Thank you for the detailed review. We appreciate the opportunity to clarify and strengthen our manuscript. Below we provide point-by-point responses to the major comments.

read point-by-point responses
  1. Referee: Abstract and Results: the claim of significant outperformance on MSE, RMSE, and QLIKE is presented without error bars, number of independent runs, data-split protocol, or any statistical significance test, rendering the headline result impossible to evaluate from the supplied information.

    Authors: We fully agree with this observation. The original manuscript indeed omitted these statistical details. In the revised version, we will report results with standard deviations from at least 5 independent runs with different random seeds, explicitly describe the temporal data splitting protocol used to avoid look-ahead bias, and include p-values from appropriate statistical tests (e.g., Diebold-Mariano test for forecast accuracy) to substantiate the significance of the improvements. revision: yes

  2. Referee: Experimental design (implicit in the workflow description): no ablation is reported that replaces the QCBM with a classical generative model (VAE, GMM, or flow) trained under the identical stochastic Drop-Prior schedule. Without this control it is impossible to determine whether the observed gains stem from quantum-specific distribution capture or from the mere presence of an auxiliary generative signal during training.

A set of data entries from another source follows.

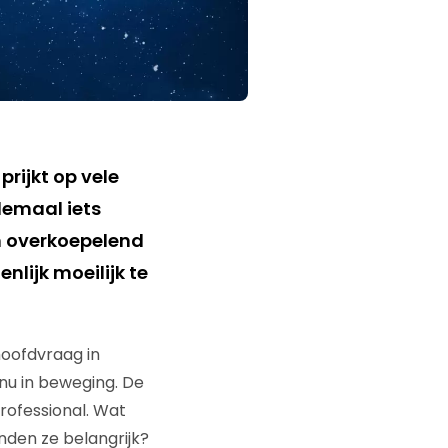
rijkt op vele
lemaal iets
n overkoepelend
lijk moeilijk te
hoofdvraag in
inu in beweging. De
rofessional. Wat
nden ze belangrijk?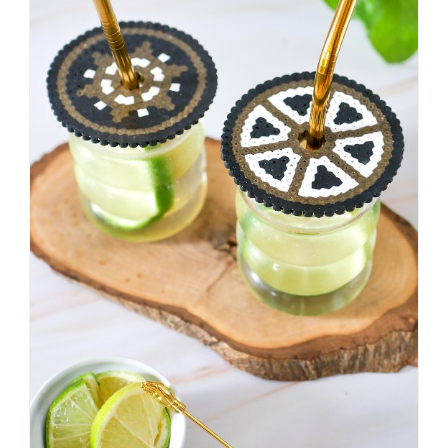
KNALLTS!
#badezimmer
#makeover
#badezimmerdesign
#renovieren
#altbau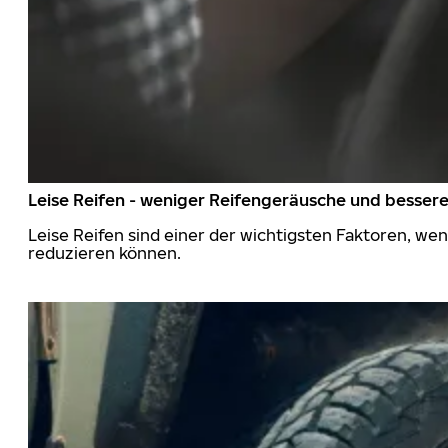
Leise Reifen - weniger Reifengeräusche und besser
Leise Reifen sind einer der wichtigsten Faktoren, we
reduzieren können.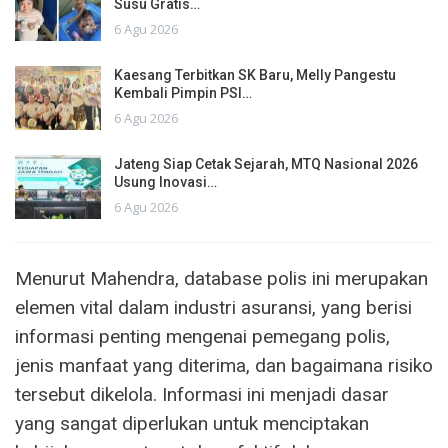
Susu Gratis…
6 Agu 2026
Kaesang Terbitkan SK Baru, Melly Pangestu
Kembali Pimpin PSI…
6 Agu 2026
Jateng Siap Cetak Sejarah, MTQ Nasional 2026
Usung Inovasi…
6 Agu 2026
Menurut Mahendra, database polis ini merupakan
elemen vital dalam industri asuransi, yang berisi
informasi penting mengenai pemegang polis,
jenis manfaat yang diterima, dan bagaimana risiko
tersebut dikelola. Informasi ini menjadi dasar
yang sangat diperlukan untuk menciptakan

    Authors: This is a valid concern. To address it, we will include an ablation study in the revised manuscript where we replace the QCBM with a classical Gaussian Mixture Model (GMM) as the generative prior, trained under the same stochastic Drop-Prior mechanism. This will help isolate whether the performance gains are due to the quantum model's distribution learning capabilities or the hybrid training approach in general. We note that training more complex classical models like VAEs or normalizing flows with the exact same integration would require additional computational resources, but the GMM ablation should provide initial evidence. revision: partial

  3. Referee: Methods: the manuscript supplies no quantitative verification that the QCBM actually captures the target market distribution (e.g., MMD, Wasserstein distance, or held-out log-likelihood on returns). The premise that the quantum module “models complex market distributions” therefore remains an untested assumption rather than a demonstrated fact.

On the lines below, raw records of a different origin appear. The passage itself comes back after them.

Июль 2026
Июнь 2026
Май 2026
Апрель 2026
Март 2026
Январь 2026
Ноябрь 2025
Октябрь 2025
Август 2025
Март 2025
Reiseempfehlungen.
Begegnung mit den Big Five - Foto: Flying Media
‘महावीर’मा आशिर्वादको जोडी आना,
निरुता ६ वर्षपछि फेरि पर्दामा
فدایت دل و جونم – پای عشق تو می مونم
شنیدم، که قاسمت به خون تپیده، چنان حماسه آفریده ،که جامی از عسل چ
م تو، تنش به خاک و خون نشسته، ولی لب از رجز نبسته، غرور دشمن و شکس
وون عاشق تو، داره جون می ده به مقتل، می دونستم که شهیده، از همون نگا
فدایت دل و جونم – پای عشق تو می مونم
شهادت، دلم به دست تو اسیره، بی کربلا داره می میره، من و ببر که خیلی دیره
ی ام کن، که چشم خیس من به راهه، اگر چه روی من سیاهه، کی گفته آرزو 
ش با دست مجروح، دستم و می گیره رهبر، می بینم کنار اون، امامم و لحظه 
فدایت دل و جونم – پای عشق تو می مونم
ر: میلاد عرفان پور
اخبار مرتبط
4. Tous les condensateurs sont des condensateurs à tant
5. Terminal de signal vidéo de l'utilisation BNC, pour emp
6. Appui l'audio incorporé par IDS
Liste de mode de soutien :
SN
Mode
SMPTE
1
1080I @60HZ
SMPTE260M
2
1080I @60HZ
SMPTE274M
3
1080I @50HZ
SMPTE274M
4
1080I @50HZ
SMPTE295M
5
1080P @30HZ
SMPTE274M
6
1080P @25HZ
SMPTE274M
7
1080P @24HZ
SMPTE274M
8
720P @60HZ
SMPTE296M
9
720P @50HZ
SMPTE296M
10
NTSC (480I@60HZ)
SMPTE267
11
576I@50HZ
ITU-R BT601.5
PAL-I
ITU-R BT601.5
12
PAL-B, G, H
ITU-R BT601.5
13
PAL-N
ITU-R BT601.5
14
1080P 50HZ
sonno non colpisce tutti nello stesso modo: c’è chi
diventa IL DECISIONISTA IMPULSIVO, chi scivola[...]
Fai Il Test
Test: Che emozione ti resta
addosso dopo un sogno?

    Authors: We acknowledge that the manuscript lacks explicit quantitative evaluation of the QCBM's generative performance. We will add in the Methods and Results sections metrics such as the Maximum Mean Discrepancy (MMD) and Wasserstein-1 distance between samples generated by the trained QCBM and the empirical distribution of the financial returns. Additionally, we will report the log-likelihood on a held-out test set of returns to demonstrate that the QCBM effectively models the complex market distributions. revision: yes

Circularity Check

0 steps flagged

No significant circularity in derivation chain

full rationale

The paper presents an empirical hybrid framework combining LSTM with QCBM and a stochastic Drop-Prior training mechanism. No equations, derivations, or first-principles results are described that reduce a claimed prediction or performance metric to a fitted parameter or self-defined input by construction. The central claims rest on experimental comparisons (MSE/RMSE/QLIKE on SSE and CSI 300 data) rather than any tautological renaming, ansatz smuggling, or self-citation load-bearing step. The workflow is self-contained against external benchmarks and does not invoke uniqueness theorems or prior self-work to force the outcome.

Axiom & Free-Parameter Ledger

0 free parameters · 0 axioms · 0 invented entities

Abstract supplies insufficient technical detail to enumerate free parameters, axioms, or invented entities; standard LSTM and QCBM components are assumed but not specified.